Data breaches are already expensive, and fines like this would make them even more so. A hacktivist or other malicious actor could, in addition to breaching your network and stealing data, with all those associated financial and reputation costs, leave you susceptible to additional fines imposed by the new regulation.
All organizations for whom GDPR applies should follow these general guidelines to prepare:
- Establish a security and risk management framework and adopt all controls or provide a risk-based rationale that takes privacy as a first principle into account for exclusion;
- Draft a mission statement and goals that treat citizen privacy as a first principle;
- Appoint a Data Protection Officer (DPO) to lead the task force to address GDPR compliance challenges;
- Determine roles and responsibilities under GDPR;
- Establish and maintain an internal framework for accountability;
- Update PII and privileged information definitions;
- Review personal data processing operations and evaluate cross-border data flow compliance;
- Seek legal advice in the pursuit of risk-based, timely compliance decisions; and
- Institute a comprehensive central business registration and documentation of data processing activities.
In addition, organizations should complete these four tasks specifically related to security.
1. Establish a comprehensive cybersecurity infrastructure.
- Look at cloud, app and database behavior.
- Consider using Network Behavior Anomaly Detection (NBAD) – the real-time monitoring of a network for any unusual activity, trends or events.
- Consider using Endpoint Detection and Response (EDR), an emerging technology. It is a category of tools and solutions that focus on detecting, investigating and mitigating suspicious activities and issues on hosts and endpoints.
- Reduce the attack surface with patching and configuration control.

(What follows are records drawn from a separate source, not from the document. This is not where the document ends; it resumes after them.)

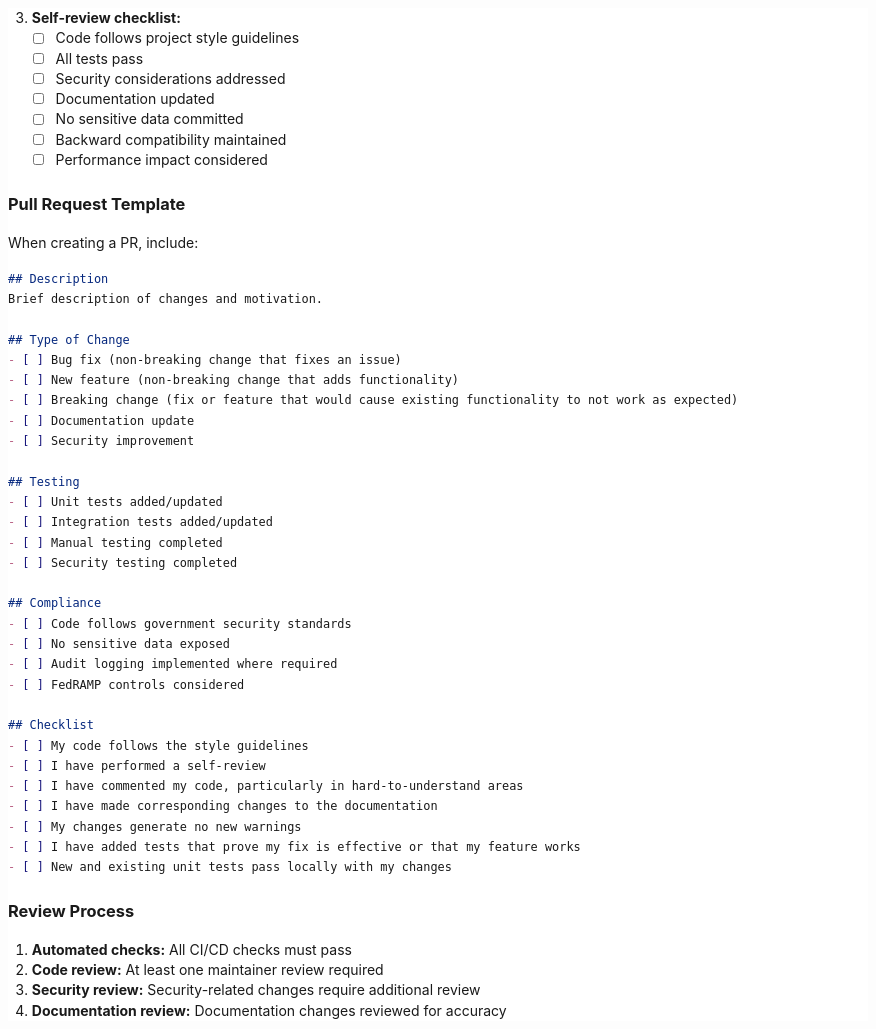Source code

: 3. **Self-review checklist:**
   - [ ] Code follows project style guidelines
   - [ ] All tests pass
   - [ ] Security considerations addressed
   - [ ] Documentation updated
   - [ ] No sensitive data committed
   - [ ] Backward compatibility maintained
   - [ ] Performance impact considered

### Pull Request Template

When creating a PR, include:

```markdown
## Description
Brief description of changes and motivation.

## Type of Change
- [ ] Bug fix (non-breaking change that fixes an issue)
- [ ] New feature (non-breaking change that adds functionality)
- [ ] Breaking change (fix or feature that would cause existing functionality to not work as expected)
- [ ] Documentation update
- [ ] Security improvement

## Testing
- [ ] Unit tests added/updated
- [ ] Integration tests added/updated
- [ ] Manual testing completed
- [ ] Security testing completed

## Compliance
- [ ] Code follows government security standards
- [ ] No sensitive data exposed
- [ ] Audit logging implemented where required
- [ ] FedRAMP controls considered

## Checklist
- [ ] My code follows the style guidelines
- [ ] I have performed a self-review
- [ ] I have commented my code, particularly in hard-to-understand areas
- [ ] I have made corresponding changes to the documentation
- [ ] My changes generate no new warnings
- [ ] I have added tests that prove my fix is effective or that my feature works
- [ ] New and existing unit tests pass locally with my changes
```

### Review Process

1. **Automated checks:** All CI/CD checks must pass
2. **Code review:** At least one maintainer review required
3. **Security review:** Security-related changes require additional review
4. **Documentation review:** Documentation changes reviewed for accuracy

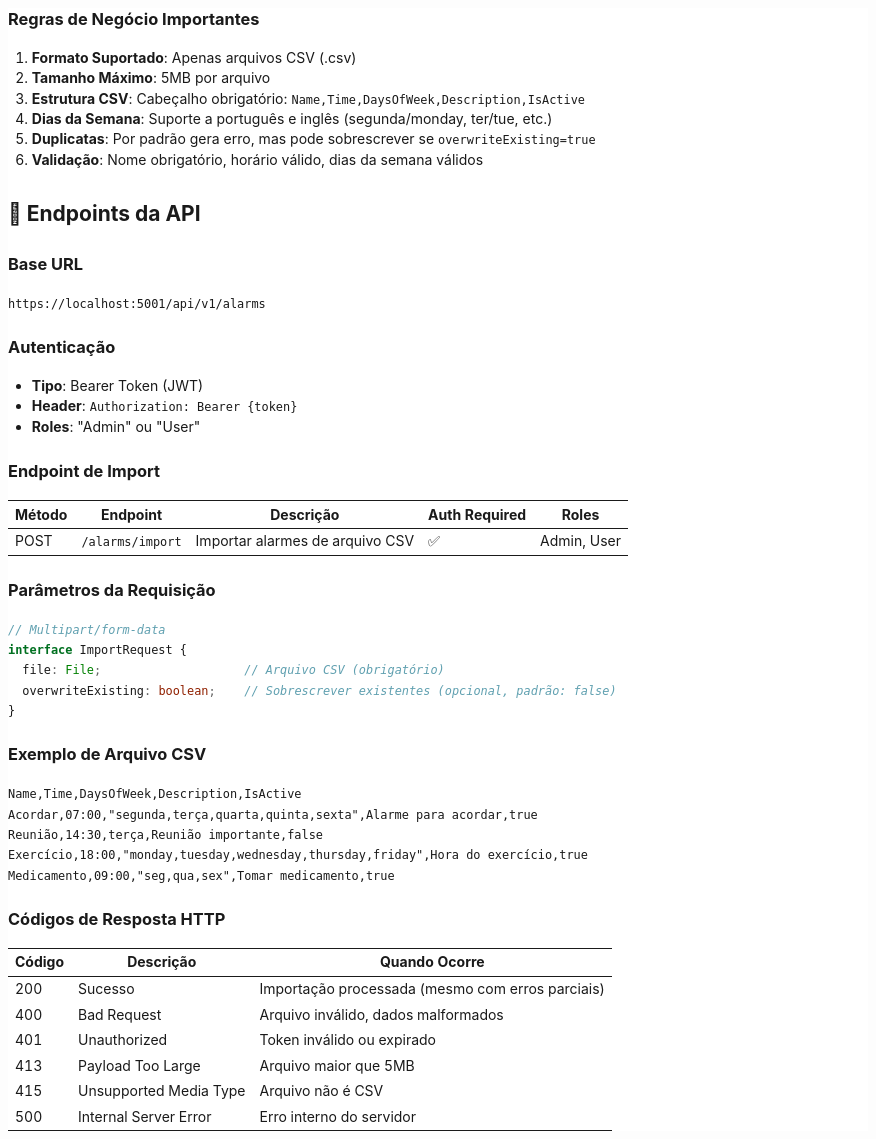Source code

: ### Regras de Negócio Importantes

1. **Formato Suportado**: Apenas arquivos CSV (.csv)
2. **Tamanho Máximo**: 5MB por arquivo
3. **Estrutura CSV**: Cabeçalho obrigatório: `Name,Time,DaysOfWeek,Description,IsActive`
4. **Dias da Semana**: Suporte a português e inglês (segunda/monday, ter/tue, etc.)
5. **Duplicatas**: Por padrão gera erro, mas pode sobrescrever se `overwriteExisting=true`
6. **Validação**: Nome obrigatório, horário válido, dias da semana válidos

## 🔌 Endpoints da API

### Base URL

```text
https://localhost:5001/api/v1/alarms
```

### Autenticação

- **Tipo**: Bearer Token (JWT)
- **Header**: `Authorization: Bearer {token}`
- **Roles**: "Admin" ou "User"

### Endpoint de Import

| Método | Endpoint | Descrição | Auth Required | Roles |
|--------|----------|-----------|---------------|--------|
| POST | `/alarms/import` | Importar alarmes de arquivo CSV | ✅ | Admin, User |

### Parâmetros da Requisição

```typescript
// Multipart/form-data
interface ImportRequest {
  file: File;                    // Arquivo CSV (obrigatório)
  overwriteExisting: boolean;    // Sobrescrever existentes (opcional, padrão: false)
}
```

### Exemplo de Arquivo CSV

```csv
Name,Time,DaysOfWeek,Description,IsActive
Acordar,07:00,"segunda,terça,quarta,quinta,sexta",Alarme para acordar,true
Reunião,14:30,terça,Reunião importante,false
Exercício,18:00,"monday,tuesday,wednesday,thursday,friday",Hora do exercício,true
Medicamento,09:00,"seg,qua,sex",Tomar medicamento,true
```

### Códigos de Resposta HTTP

| Código | Descrição | Quando Ocorre |
|--------|-----------|---------------|
| 200 | Sucesso | Importação processada (mesmo com erros parciais) |
| 400 | Bad Request | Arquivo inválido, dados malformados |
| 401 | Unauthorized | Token inválido ou expirado |
| 413 | Payload Too Large | Arquivo maior que 5MB |
| 415 | Unsupported Media Type | Arquivo não é CSV |
| 500 | Internal Server Error | Erro interno do servidor |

- Segment networks and reduce single points of failure.
- Reduce access scope and rights.
2. Make sure your IT security hygiene, communications, processes and risk management are solid.
- Rethink processes and the relevance of the data you hold. Much of the data you are holding onto can be purged. It takes up valuable space at best and may pose an unnecessary GDPR risk at worst.
- Review all existing contracts with data processors (cloud providers, SaaS vendors or payroll service providers) and customers. New contracts need to clearly define rights and responsibilities. They also need to define consistent processes for how data is managed and protected, and how breaches are reported.
- Because there is a 72-hour reporting window now for breaches, business leaders, IT and security teams need to clearly map out how data is stored and processed and agree on a compliant process for reporting.
- Conduct crisis and contingency planning and testing. Preparedness is key, so build in resilience and be prepared for the worst. Then test the system and look for weaknesses.
3. Teach and enforce employee cybersecurity and privacy best practices.
- Don’t leave your devices unattended.
- Keep sensitive data secure and off your laptops and mobile devices.
- Make sure your software is up to date.
- Look out for suspicious emails and calls to obtain your information (phishing).
- Use caution when clicking links online and in emails.
- Choose strong passwords and password management practices and solutions.
- Make sure your antivirus software is up to date.
- Always back up your data in case of a ransomware attack.
4. Put in place the most basic security mechanisms and protocols—such as firewalls and antivirus software—for all individuals with access to the network at the user level.
Worth the trouble
GDPR doesn’t care how you feel about it or whether you are ready. It goes into effect on May 25, and lack of compliance could cost you plenty. Use the guidelines above to prepare your organization by putting the needed people, technology and processes in place. Yes, regulations like this create plenty of additional work, but the end result is are safer and more confident customers and a safer network. Data privacy and security are often difficult to achieve, but there’s really no legitimate alternative.